All in all, there's really no dead weight here. No bad actors, no useless characters, no stupid plot contrivances, no cop-outs, no cheap effects. And for a movie of its length and scope, that's quite an achievement.

It also manages to get "dark" without getting "gritty", and that's mostly thanks to the presence of Cap. Cap is the idealist and he really balances out all of the paranoia, fear, and back-stabbing going on throughout the movie. This is also easily one of the most brutally violent film in the MCU. I'm actually surprised they got away with a PG-13 on this in some places. People get shot, stabbed, crushed, burned, combusted, chopped up by turbines, electrocuted, and punched. I mean, we don't really see any gore or anything, but the camera rarely shies away from the action, and the result is probably the most violent PG-13 movie I've seen in a long time. Not that I'm complaining, I just don't think parents who have a problem with that sort of thing should take that rating lightly.

I also like that there's no contrived romance going on. There's a little bit of flirting and some foreshadowing regarding Agent 13 (who the movies have yet to openly acknowledge is Sharon Carter, but she probably is) and we get to find out what happened to Peggy in a very sad and touching scene, but the women aren't here to revolve around the male characters. While the movie probably fails the Bechdel Test, it definitely passes the Mako Mori Test with flying colors.

Oh, and I only touched on this briefly but HOLY FUCK ARNIM ZOLA SHIT SHIT SHIT. I definitely did not expect him to show up this quickly, nor did I expect him to be the mastermind behind the whole HYDRA resurgence. I nearly flew out of my chair in excitement and surprise.

And I think that's what really separates this movie from the other MCU movies for me. I was completely absorbed the whole way through and it kept on surprising me. And each surprise felt natural and reasonable. It made sense that S.H.I.E.L.D. would recruit Zola. After all, his intelligence is what allowed them to take down HYDRA, and it's a known historical fact that the U.S. recruited a lot of Nazi scientists for various projects for the military and NASA. And it makes sense that Zola, who always seemed uneasy regarding Red Skull's zeal and lack of subtlety, would be inclined to rebuild HYDRA slowly, carefully, and secretly. And it makes sense that S.H.I.E.L.D., an organization that (as we've seen in "Agents of S.H.I.E.L.D.") is very big on compartmentalizing and keeping secrets between different levels of agents, would have something like Zola's HYDRA festering inside it without anyone knowing.

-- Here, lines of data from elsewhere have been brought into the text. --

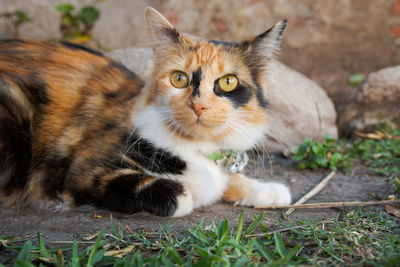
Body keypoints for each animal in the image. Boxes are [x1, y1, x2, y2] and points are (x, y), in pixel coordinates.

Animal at [0, 7, 290, 218]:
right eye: (179, 79)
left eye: (228, 82)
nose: (198, 105)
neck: (198, 148)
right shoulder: (84, 170)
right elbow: (181, 194)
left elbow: (232, 181)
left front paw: (269, 191)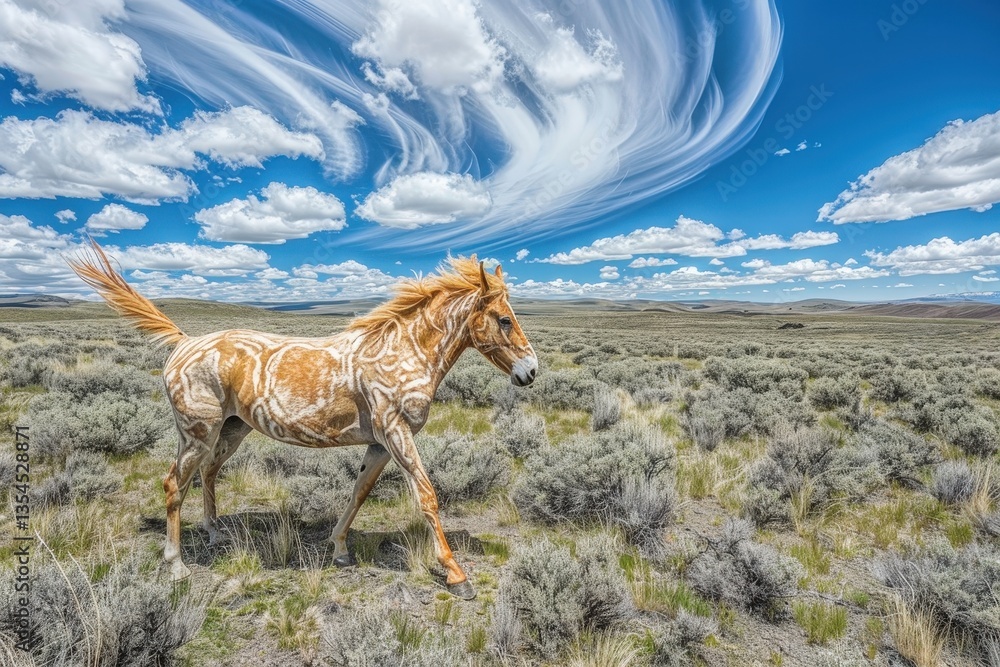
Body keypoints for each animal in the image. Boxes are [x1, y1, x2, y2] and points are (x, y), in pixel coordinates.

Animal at [67, 241, 537, 599]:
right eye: (504, 319)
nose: (530, 372)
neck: (403, 352)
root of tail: (184, 343)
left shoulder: (379, 443)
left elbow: (358, 493)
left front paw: (339, 548)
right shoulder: (396, 433)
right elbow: (427, 497)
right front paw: (457, 575)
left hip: (231, 429)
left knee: (208, 473)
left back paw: (215, 533)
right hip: (196, 432)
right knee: (173, 484)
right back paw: (177, 565)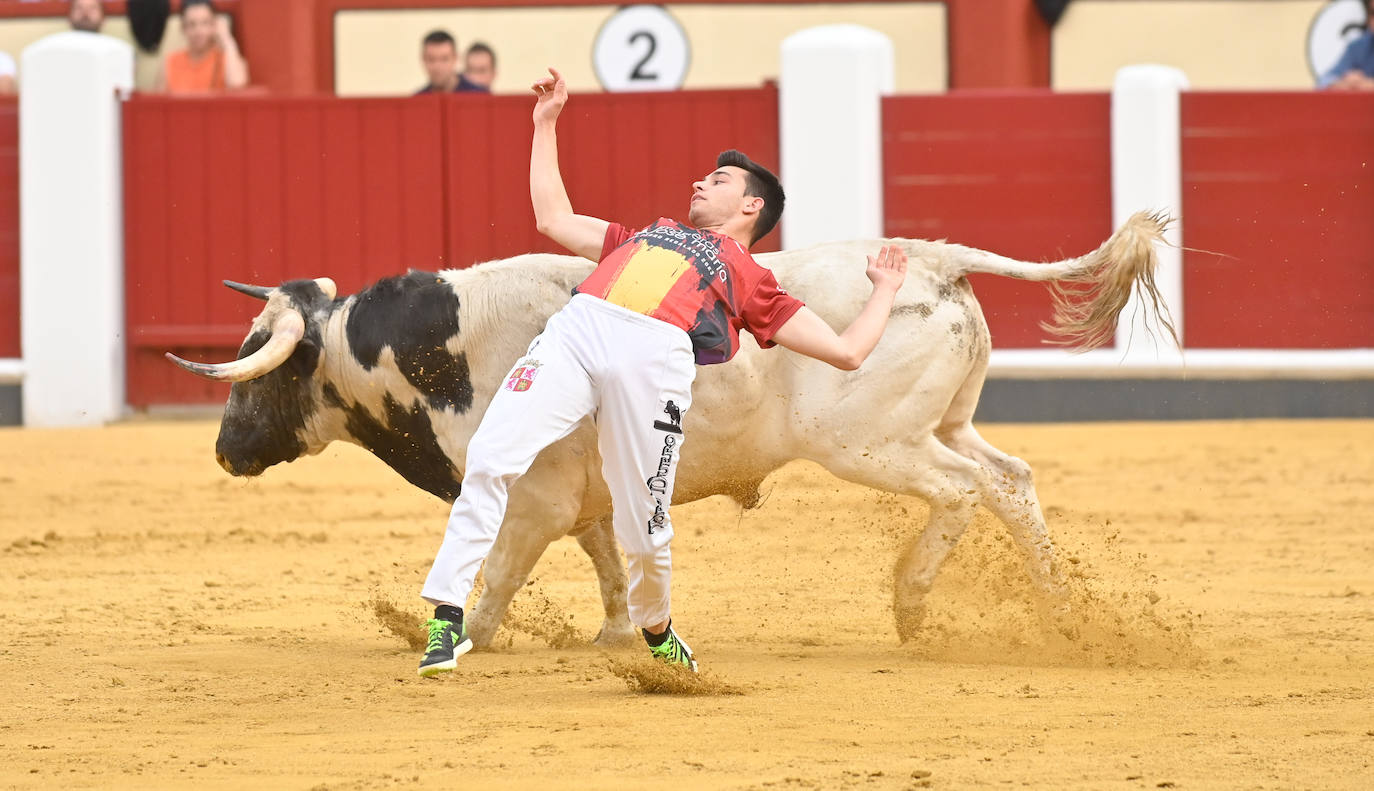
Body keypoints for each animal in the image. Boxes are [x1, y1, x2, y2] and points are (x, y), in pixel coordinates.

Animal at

This also brings one of the most interesting things about the movie to the forefront. Zola's plan is basically to use all of the massive amounts of information gathered about everyone in the world (by S.H.I.E.L.D.) to kill all the undesirables with incredible precision. A Death Star with the accuracy of a laser pointer. So the bad guy's plan is to abuse an overabundance of intelligence and information in the modern world. But the reason he can get away with it is because S.H.I.E.L.D. is way too wrapped up in keeping secrets and stopping leaks. The message seems contradictory, but it's not. To me, the message is that an organization without any accountability or transparency (even from within itself) probably shouldn't be in charge of all of the world's secrets. This has obvious parallels to the NSA, but it seems to say less that "what the NSA did was bad" and more that "what the NSA did is super-dangerous if they have no oversight, transparency, or accountability".

This movie is excellent. It makes you laugh, it makes you cry, it makes you excited, it makes you think, and it has superheroes in it. What more could you want out of a Cap movie?